Article by Pietro Torchia
Translation by Alessia Licari
In this edition of the Turin Film Festival, characterized by a surreal, sci-fi and horror atmosphere and a need to escape reality, “Ex-Husbands” – presented out of competition – is a film that instead focuses on the real world.
It’s a family history, ordinary and concrete, in which anyone can identify themselves. Peter, the father, is trying to reconnect with their two sons, James and Miles, who are now older and are going through love and relationship issues. The story is almost exclusively shown through Peter’s point of view (Griffin Dunne, thanks to his great expressiveness, portrays a multifaceted character, who is sweet but also has a sarcastic stare). The core of the film is in its own characters – and their interpreters. It’s inevitable to empathize with them also thanks to the dialogues, often ironic, and to the frequent closeups which emphasize their emotions.
The characters have the ability to move us, but the locations, ranging from their home to paradisiacal Mexican beaches, and the photography as well, characterized by a soft warm light, put the viewer at ease, underlining how light-hearted and ordinary the story is. The atmosphere that permeates the film sometimes opens its doors to deep conversation topics, which are toned down by a cutting wit and an ability to ironize over themes such as death and the acceptance of one’s own sexuality.
The ending and some writing choices, however, stop the film from shining fully.
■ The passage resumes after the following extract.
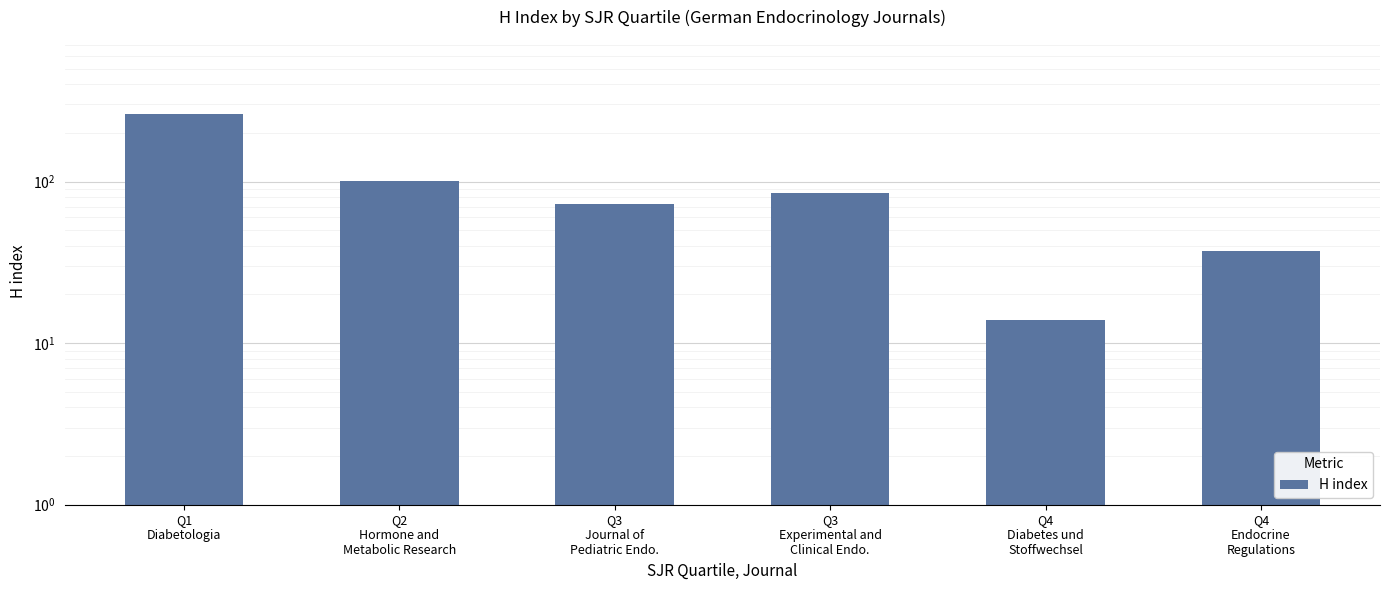

What is the label of the 4th bar from the right?

Q3
Journal of
Pediatric Endo.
The film follows the typical scheme of American comedies with an inevitable good ending. Pritzker’s film, although nice in terms of visuals and story, doesn’t get out of its comfort zone and doesn’t take risks by trying to destabilize or surprise the audience with a crude realism. Something that the same directors from which he took inspiration for the film’s atmosphere, such as Woody Allen and Noah Baumbach, have shown is possible with their own films, but that Pritzker probably couldn’t afford to do.